News outlets are now calling Georgia’s Senate race for Republican incumbent Johnny Isakson, who will be elected to his third term as Georgia’s Senior Senator. Isakson has defeated both Democrat Jim Barksdale and Libertarian Allen Buckley. There was a time earlier in the campaign where the result was not so clear-cut, and Georgia may have had to conduct a statewide runoff election for Senator due to the majority vote requirement enshrined in their constitution for all public offices.
Polls conducted over the course of the election regularly showed Isakson with between 44% and 50% support, Jim Barksdale with as much as 42% support, and Buckley picking up the rest. In the last couple weeks, Isakson finally pulled away and managed to consolidate more than 50% support. But if he had not done so, Georgia election administrators would now be forced to start planning for a statewide runoff vote to be held on January 10 (a full week after the new Congress is sworn in) just for Senate. There’s also bound to be a few Local or State races that need runoffs: in the 14 general elections since 1988 (the last year in which election results are freely available), half have required at least one runoff race be held after Election Day, to say nothing of the many primary runoffs held each year. The runoff calendar is complicated, though, and State and Local runoffs will be held on December 6, separate from the Federal runoff.
The intent behind majority vote requirements is, at heart, good: they uphold majority rule.
Unfortunately, the runoffs frequently used to meet that majority requirement come at a cost: low turnout, high prices, and a less representative democracy. Georgia has had two Senate runoffs in the last 30 years, in 1992 and 2008. Both saw turnout drop more than 50% from the General Election, to just over 30% turnout statewide. Georgia’s majority requirement also applies to primaries, which means Georgia has held 24 federal primary runoffs since 1994. Primaries already have low turnout; primary runoffs in Georgia have turnout decline, on average, another 30.5%. Only 8% of registered voters participated in the last statewide federal primary runoffs in Georgia, during the 2014 Senate Campaign.
The stakes in these federal runoffs are high. Since only one in five Georgians live in a legislative district that will be contested by both major parties in the general election, the small group of voters that show up to primary runoffs will in many cases end up deciding who represents their district well before November. It goes without saying that general election runoffs are just as, if not more, important: they’re the ultimate deciding factor in who will represent Georgia in Congress. To pour salt on the wound, taxpayers are on the hook for the hundreds of thousands of dollars it costs to hold these runoff elections, in which most of them don’t participate.
These big declines in participation, along with the expensive nature of runoffs, are problematic. This is where ranked choice voting comes in.

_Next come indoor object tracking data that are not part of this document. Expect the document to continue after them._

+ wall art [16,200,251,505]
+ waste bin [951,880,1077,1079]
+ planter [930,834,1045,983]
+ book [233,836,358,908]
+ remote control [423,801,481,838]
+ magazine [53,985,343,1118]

Also known as “instant runoff voting” because it efficiently replaces runoffs, ranked choice voting is a simple change to the way we vote that would make elections more functional and less expensive. It allows voters to rank as many candidates as they want in order of choice on Election Day. All first choices are counted, and if a candidate has a majority, then they win like any other election. But if nobody has a majority, the candidate with the fewest votes is eliminated, and those voters have their ballot instantly count for their next choice. This process continues until a candidate receives a majority, and is declared the winner.
Ranked choice voting achieves the goals of a runoff election without the low-turnout and high costs associated with holding a runoff. That’s why cities across the country in California, Colorado, Maine, Maryland, and Minnesota use it as an alternative to runoffs. In addition, cities in Florida, Michigan, New Mexico and Tennessee are waiting to implement it after securing voter approval.

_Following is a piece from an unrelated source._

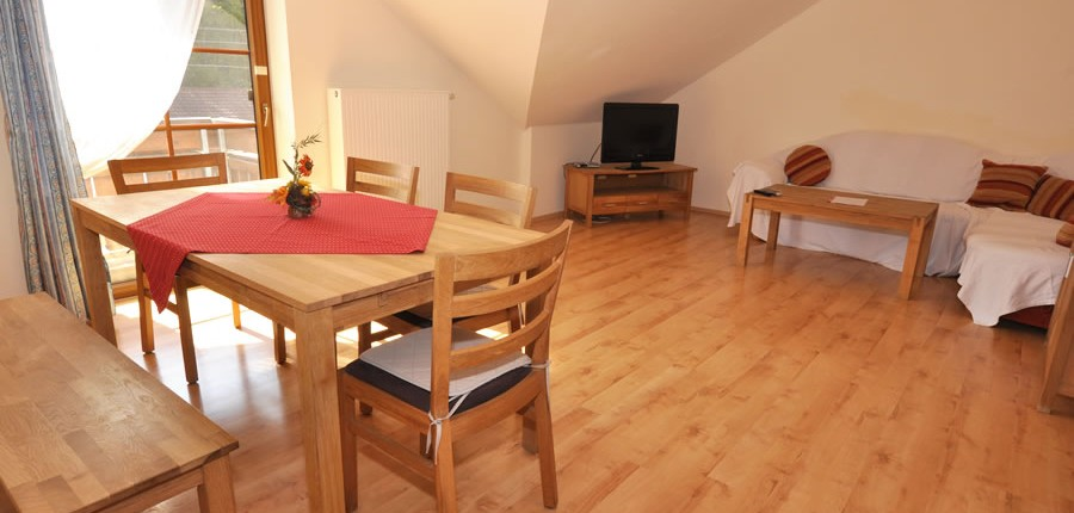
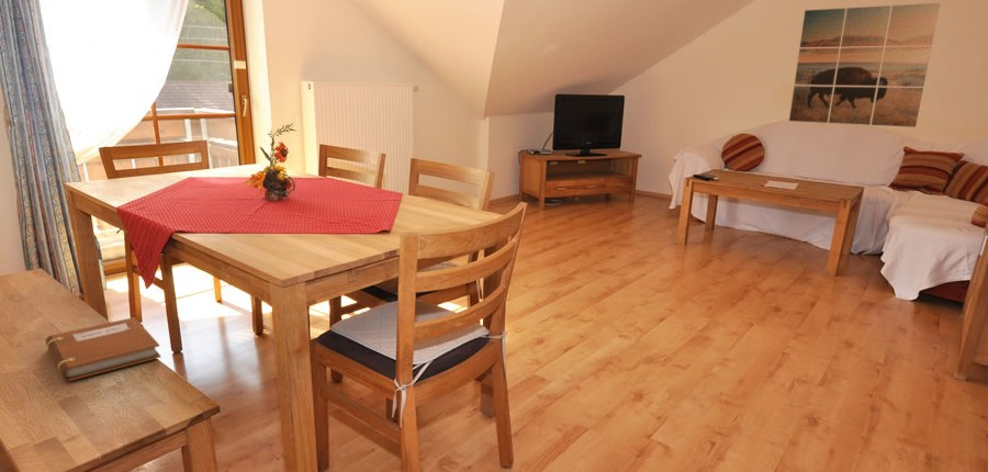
+ notebook [45,316,161,382]
+ wall art [788,2,941,128]
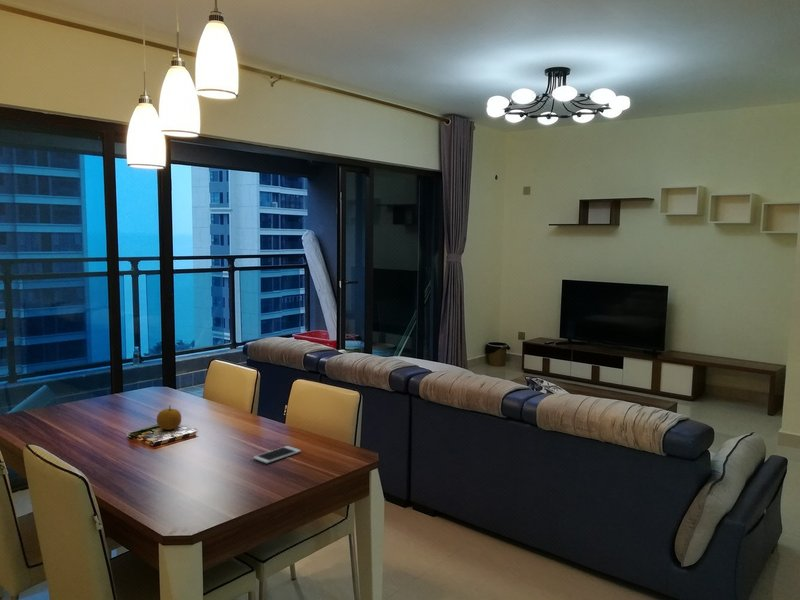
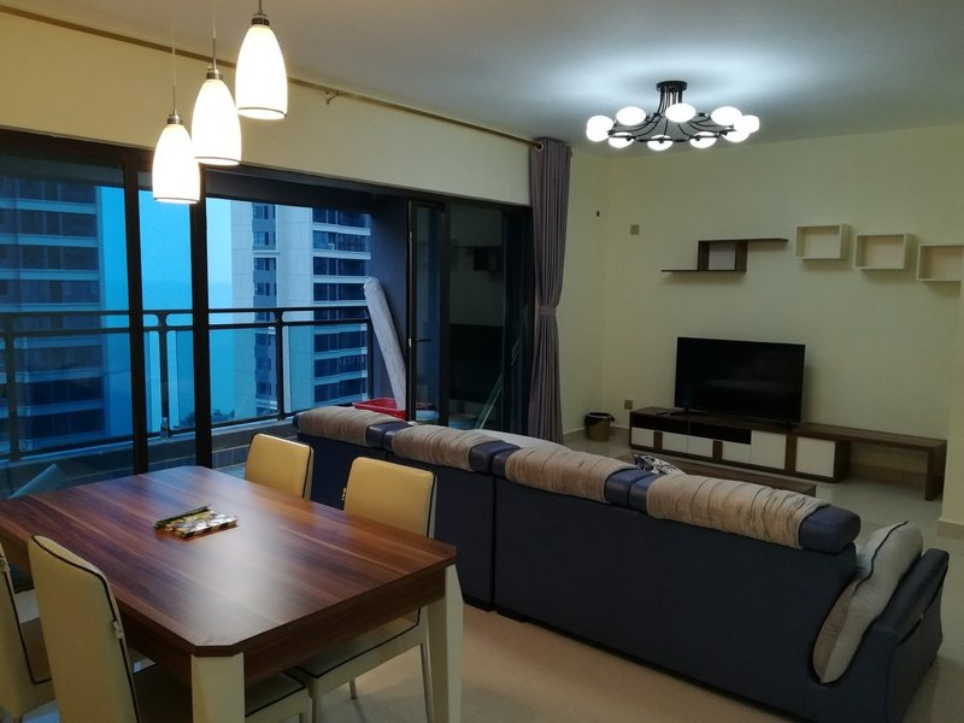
- cell phone [252,445,302,464]
- fruit [156,404,182,431]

Other southern states, including Alabama, Arkansas, Louisiana, Mississippi, and South Carolina, have adopted ranked ballots for military and overseas voters in primary elections, so that sending and receiving a second ballot overseas for runoff elections isn’t necessary. Voters in these states return two ballots before the primary. On the first ballot, they select one candidate to receive their vote in the primary. On the second ballot, they rank candidates in order of preference so that if the primary election requires a runoff, their runoff ballot counts for whichever remaining candidate is ranked highest. Georgia could at the very least join these states in sending ranked ballots overseas and shorten the long 63 day gap between the primary and runoff, which research indicates dampens turnout even more.

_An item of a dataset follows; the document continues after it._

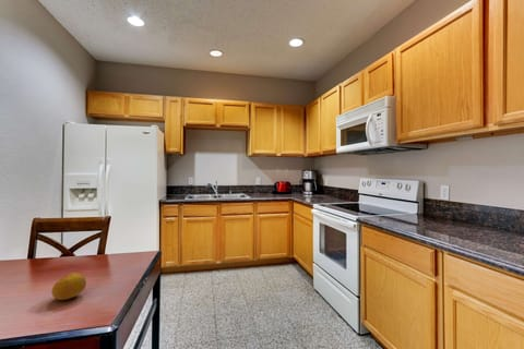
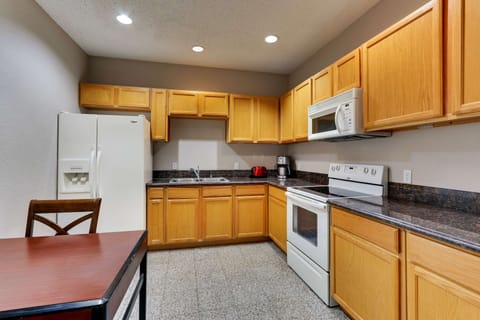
- fruit [50,273,87,301]
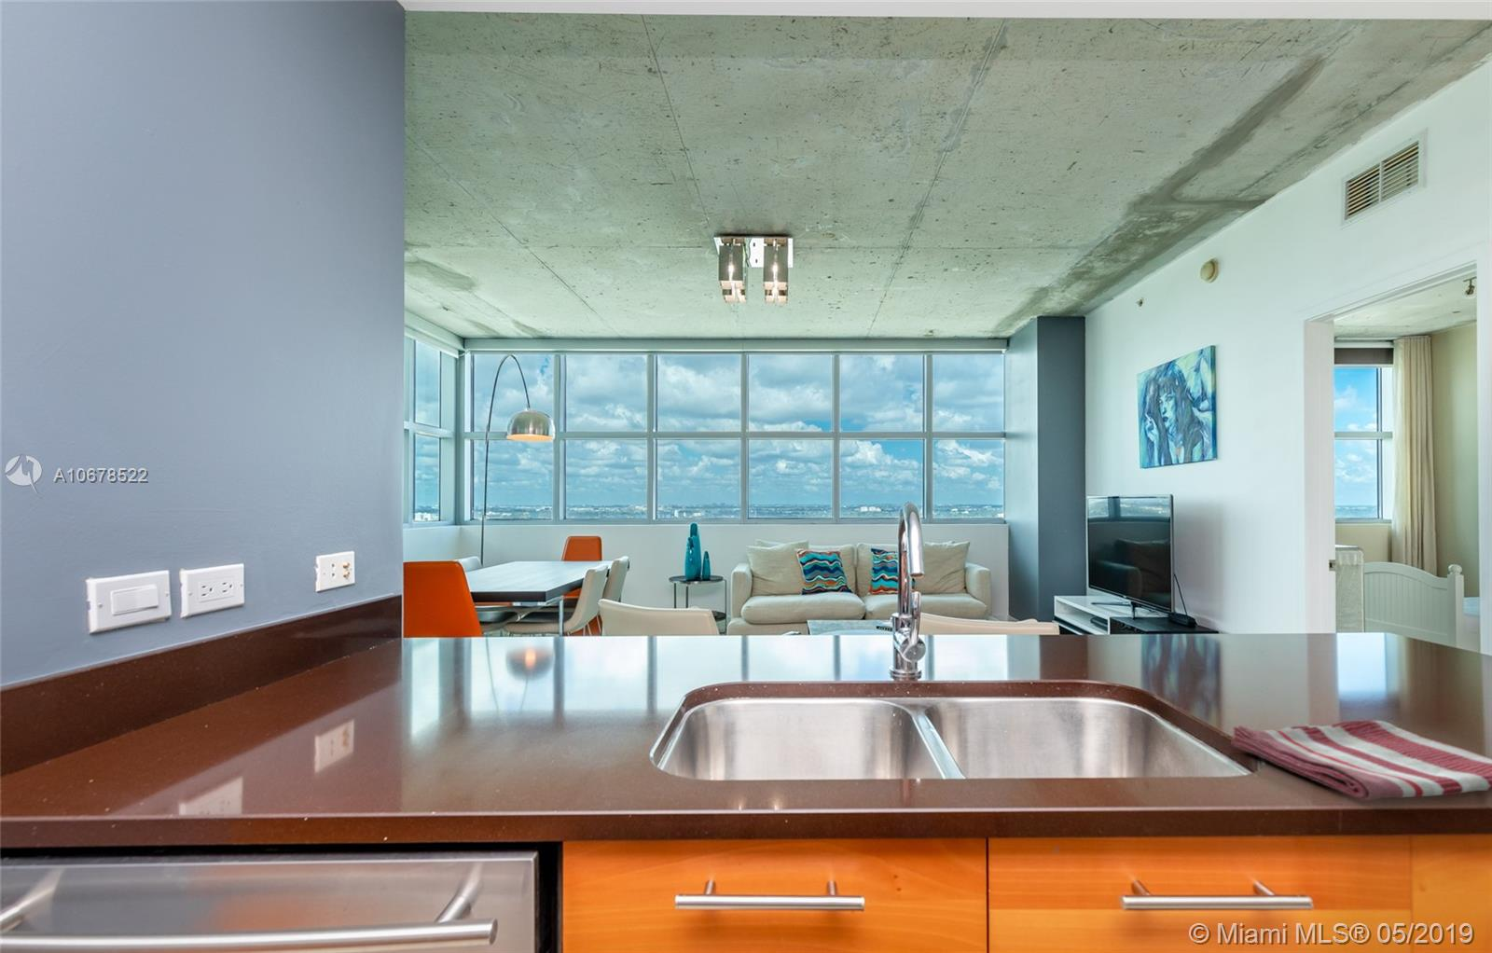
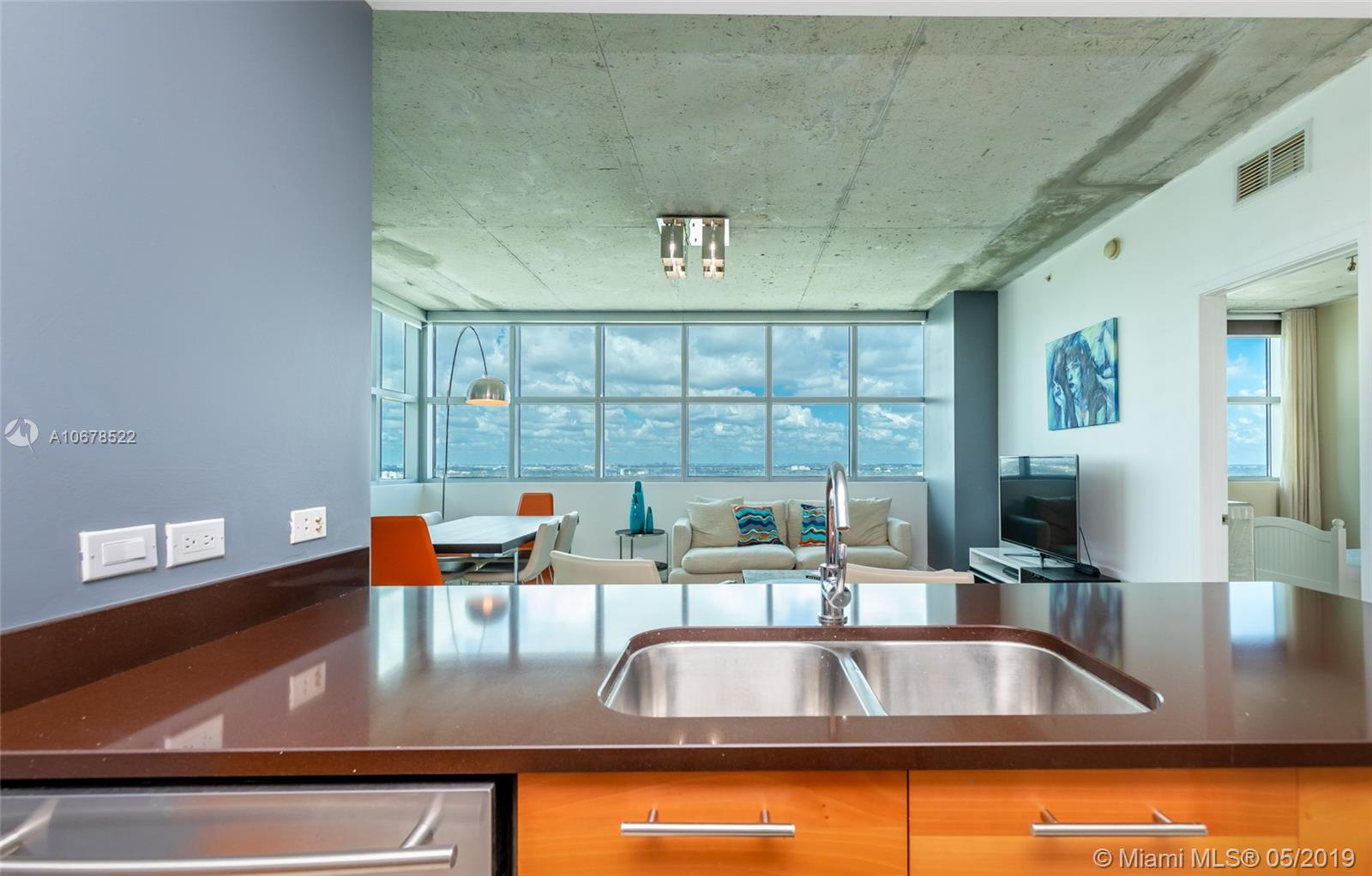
- dish towel [1230,720,1492,801]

Luckily, Georgia avoided the extra costs of running an extra federal runoff this year. But as the state’s demographics shift over the next couple of election cycles, non-majority results are likely to crop up in more and more Senate, House, and state races, leading to more expensive, low turnout runoffs. Georgia should consider adopting ranked choice voting sooner rather than later to avoid these costly, low-turnout runoffs. There would be initial costs associated with introducing ranked choice voting, but it would quickly pay for itself. No doubt, Georgia taxpayers can likely think of better ways to spend the money the state would save, while avoiding the low turnout that will almost certainly plague runoffs across the state.